- [Prompt]:
Set down, exactly as written, every line from the one containing "focal_35mm: 29" through the end of the listing.

- [Raw data]:
--- --- ---
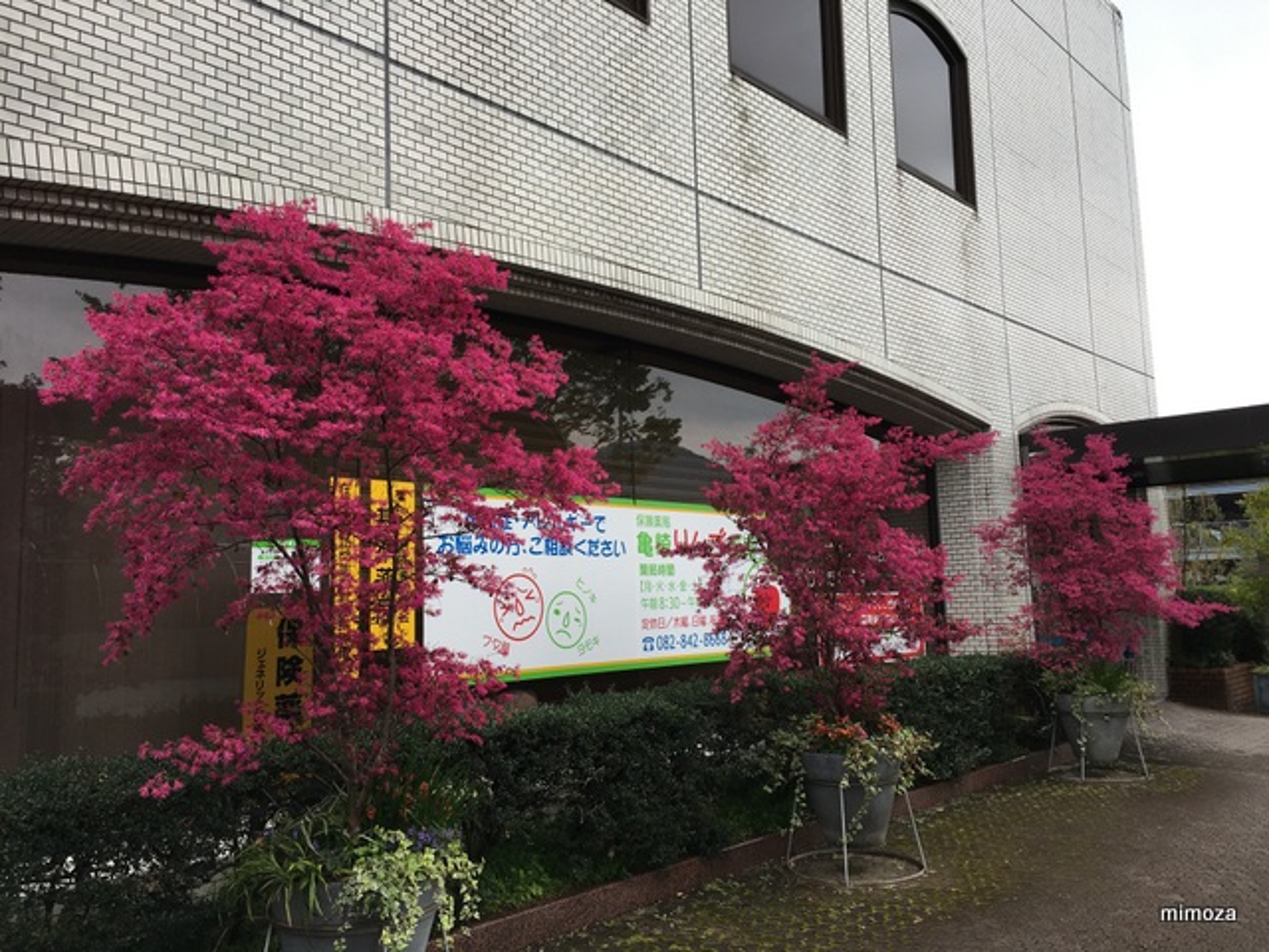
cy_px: 476
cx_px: 634
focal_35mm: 29
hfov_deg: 61.7
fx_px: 1063
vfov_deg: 48.2
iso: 25
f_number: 2.2
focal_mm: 4.15
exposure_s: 1/349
--- --- ---
- [Exercise solution]:
focal_35mm: 29
hfov_deg: 61.7
fx_px: 1063
vfov_deg: 48.2
iso: 25
f_number: 2.2
focal_mm: 4.15
exposure_s: 1/349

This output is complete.